Der sich verschlechternde Zustand von Tasi entwickelt sich im Laufe der Zeit. Um sicherzustellen, dass es genau richtig passt, weben wir eine zentrale narrative Motivation ein. Ich fürchte, ich kann nicht so genau auf diesen Teil der Geschichte eingehen, da wir ihn bis zur Veröffentlichung geheim halten wollen. Aber wir hoffen, dass es genauso wirkungsvoll ist wie der Gedankenaustausch in SOMA – wenn nicht noch mehr.

Ein weiterer Aspekt von The Dark Descent, der dringend aktualisiert werden musste, war das Fehlersystem. Wir haben aus unseren frühen Penumbra-Spielen gelernt, dass man Spieler nicht zwingen sollte, den selben Abschnitt immer wieder zu wiederholen, da das die Angst stark reduziert. Wiederholung und Frustration holen die Spieler aus ihrer Immersion heraus und ersetzen Fantasien von echten Monstern durch abstrakte Vorstellungen des Spielsystems.

The Dark Descent lief es folgendermaßen: Wenn der Spieler von einem Monster besiegt wurde, mussten er oder sie keinen traditionellen Neustart durchführen. Stattdessen wurden man etwas zurück teleportiert und in der Umgebung hat sich etwas verändert. Manchmal erschien ein neues Monster, manchmal wurde es durch einen anderen Schrecken ersetzt, und manchmal blieb einfach gar keine Bedrohung mehr übrig. Dadurch gab es keine Frustration, keine Wiederholungen und es funktionierte gut. Das heißt, solange der Spieler nicht wusste, wie das System funktioniert. Sobald man dahinter kam, konnten man aber jede Hürde leicht durch stumpfes draufzurennen umgehen.

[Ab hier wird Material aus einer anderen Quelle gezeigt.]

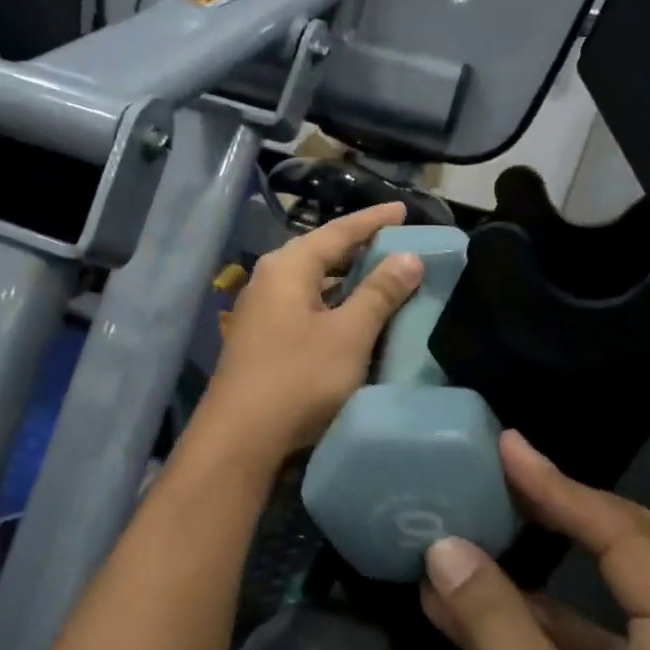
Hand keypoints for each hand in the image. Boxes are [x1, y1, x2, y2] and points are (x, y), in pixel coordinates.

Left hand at [196, 202, 424, 463]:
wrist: (240, 439)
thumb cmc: (298, 378)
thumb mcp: (348, 334)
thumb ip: (380, 293)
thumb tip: (409, 256)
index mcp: (287, 267)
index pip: (338, 231)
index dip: (373, 220)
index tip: (404, 210)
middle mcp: (269, 281)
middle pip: (321, 254)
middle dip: (360, 249)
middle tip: (398, 244)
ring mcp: (261, 313)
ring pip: (313, 285)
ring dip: (347, 281)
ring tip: (382, 277)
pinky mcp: (262, 342)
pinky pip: (306, 310)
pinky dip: (333, 306)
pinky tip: (353, 319)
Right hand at [421, 432, 649, 649]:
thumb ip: (492, 621)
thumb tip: (443, 546)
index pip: (625, 539)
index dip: (560, 489)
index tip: (507, 449)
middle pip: (636, 551)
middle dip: (574, 509)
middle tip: (516, 474)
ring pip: (598, 600)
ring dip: (536, 571)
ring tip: (475, 527)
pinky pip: (572, 645)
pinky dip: (522, 622)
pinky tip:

Wir wussten, dass wir einige Änderungen daran vornehmen mussten. Unsere Lösung bestand darin, es in das Angstsystem einfach mit einzubinden. Wenn Tasi zu ängstlich wird, wird sich ihr Leiden verschlimmern. Es wird sichtbare Veränderungen in ihrem Aussehen geben. Und was noch viel schlimmer ist: Das ganze hat eine immense erzählerische Bedeutung. Wenn das Leiden zu weit geht, bedroht es nicht nur das Leben der Protagonistin selbst, sondern auch das ihrer Lieben.

Das gesamte Angstsystem hat sich von einer spielerischen Ergänzung zu einem integralen Bestandteil der gesamten Geschichte entwickelt. Es hat uns wirklich geholfen, ein drohendes Gefühl der Angst zu simulieren und das Gefühl des Abstiegs des Charakters in einer Spirale voller Verzweiflung einzufangen.

Abschließend möchte ich euch noch erzählen, wie sich all das zu einem Ganzen zusammenfügt. So zufrieden wir mit SOMA waren, wir hatten nie das Gefühl, dass das Gameplay unsere allgemeine Erzählung perfekt unterstützt. Das wollten wir hier nun besser machen. In Amnesia: Rebirth wird die Erzählung überall unterstützt: Vom Moment-zu-Moment-System bis zur übergeordneten Erzählung.

Es ist schwer zu beschreiben, wie am Ende alles zusammenkommt. Am besten, ihr probiert es einfach selbst aus, wenn es am 20. Oktober 2020 auf PS4 erscheint. Nutzt die Chance, einen Horror-Roman von innen heraus zu erleben.